Warga adat Rempang di kawasan relokasi Tanjung Banon.(Antara)
PAGI di Tanjung Banon tidak lagi beraroma laut. Dari atas bukit, samar terlihat garis biru air yang dulu menjadi nadi kehidupan masyarakat adat Rempang.
Kini, di sini, barisan rumah beratap biru berdiri rapi di antara hutan yang sunyi, sebuah pemandangan baru bagi warga yang dulu hidup menyatu dengan ombak dan pasir.
Relokasi ini merupakan konsekuensi dari pembangunan Rempang Eco City, proyek besar yang digadang akan menjadi pusat pertumbuhan ekonomi baru di Batam.
Sudah hampir setahun warga tinggal di kawasan relokasi Tanjung Banon. Tanahnya berbukit, jauh dari laut, dan belum sepenuhnya siap dihuni. Haris, salah seorang warga, mengaku mereka hidup dalam ketidakpastian.
“Awalnya dijanjikan ada rumah ibadah, sekolah, dan fasilitas umum. Nyatanya hanya rumah yang berdiri. Untuk hidup, kami harus bertahan sendiri,” ujarnya.
Haris dan warga lain mencoba beradaptasi. Namun laut yang dulu hanya selangkah dari rumah kini tampak seperti kenangan yang memudar di kejauhan.
Tak ada perahu, tak ada dermaga. Aktivitas ekonomi nyaris tak bergeliat, dan anak-anak harus menempuh jarak jauh untuk bersekolah. Dalam sepi, mereka masih menunggu sesuatu yang nyata yakni kehidupan.
Membangun dari Pesisir
Di tengah masa transisi ini, hadir Kementerian Kelautan dan Perikanan (KKP) dengan program Kampung Nelayan Merah Putih (KNMP). Sebuah inisiatif nasional untuk membangun kehidupan baru di desa-desa pesisir, termasuk bagi warga relokasi adat Rempang di Tanjung Banon.
Menteri Kelautan dan Perikanan Sakti Wahyu Trenggono menjelaskan bahwa program KNMP merupakan implementasi nyata dari visi Presiden Prabowo Subianto dalam membangun kemandirian pangan laut, menciptakan lapangan kerja, dan memperkuat ketahanan ekonomi bangsa dari wilayah pesisir.

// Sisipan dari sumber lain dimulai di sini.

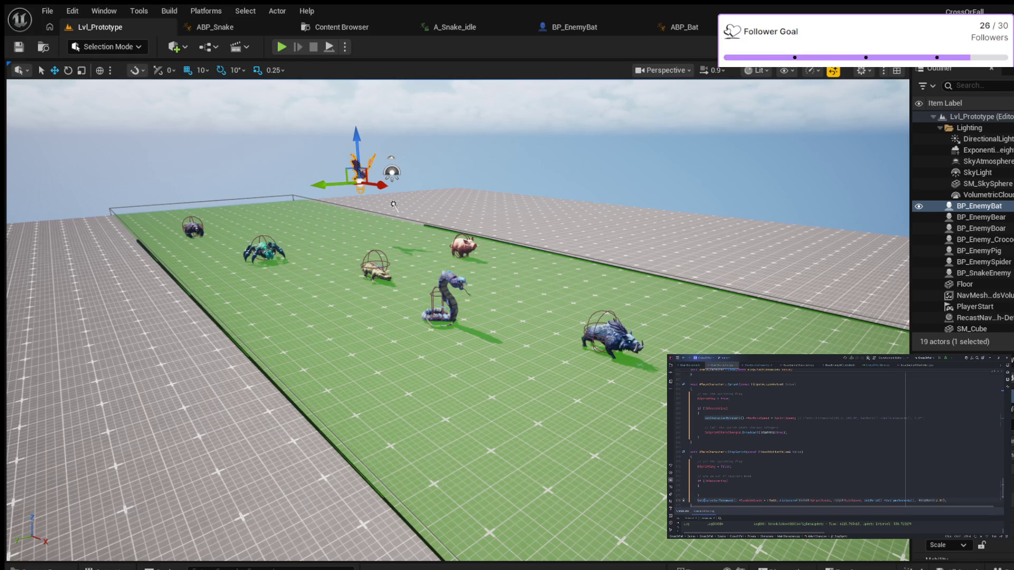
pyautogui.press('ctrl+x')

Menteri Kelautan dan Perikanan Sakti Wahyu Trenggono saat mengunjungi rempang Eco City.
“Program KNMP tidak hanya menghadirkan rumah layak bagi nelayan, tetapi juga membangun ekosistem ekonomi yang utuh. Kami ingin memastikan setiap kampung pesisir memiliki fasilitas yang mendorong produktivitas dan kesejahteraan,” ujar Trenggono saat meninjau lokasi KNMP di Tanjung Banon pada Agustus lalu.
Program ini menempatkan masyarakat pesisir sebagai subjek pembangunan, bukan objek. KKP merancang KNMP sebagai model kawasan nelayan terpadu dengan berbagai fasilitas penunjang yakni dermaga nelayan, pasar ikan higienis, cold storage, tempat pelelangan ikan, bengkel nelayan, sarana pendidikan, fasilitas kesehatan, hingga Stasiun Pengisian Bahan Bakar Umum Nelayan (SPBUN).
Trenggono menekankan, pembangunan tersebut bukan sekadar pembangunan fisik. KKP juga menyiapkan pelatihan dan pendampingan usaha agar nelayan dapat mengelola hasil tangkap, melakukan budidaya, dan mengembangkan koperasi berbasis masyarakat.
“Kami ingin nelayan mendapat dukungan penuh untuk meningkatkan usaha tangkap maupun budidaya. Dengan begitu, rantai pasok hasil laut bisa lebih kuat dan menguntungkan mereka,” jelasnya.
KKP juga menekankan keberlanjutan lingkungan. Setiap kampung nelayan akan diarahkan agar ramah lingkungan, memanfaatkan energi bersih, dan menjaga keseimbangan ekosistem pesisir.
“Pembangunan pesisir harus menyeimbangkan ekonomi, sosial, dan ekologi. Kita ingin nelayan sejahtera, tapi laut juga tetap lestari,” tambah Trenggono.
Staf Ahli Menteri KKP, Trian Yunanda, menambahkan, program KNMP telah masuk ke tahap pelaksanaan konkret.
Tahap pertama mencakup 65 lokasi yang telah menyelesaikan proses kontrak dan ditargetkan rampung Desember 2025, sementara 35 lokasi tambahan akan menyusul pada tahap kedua.Secara nasional, KNMP menargetkan pembangunan 11.100 kampung nelayan dari sekitar 13.000 desa pesisir di Indonesia.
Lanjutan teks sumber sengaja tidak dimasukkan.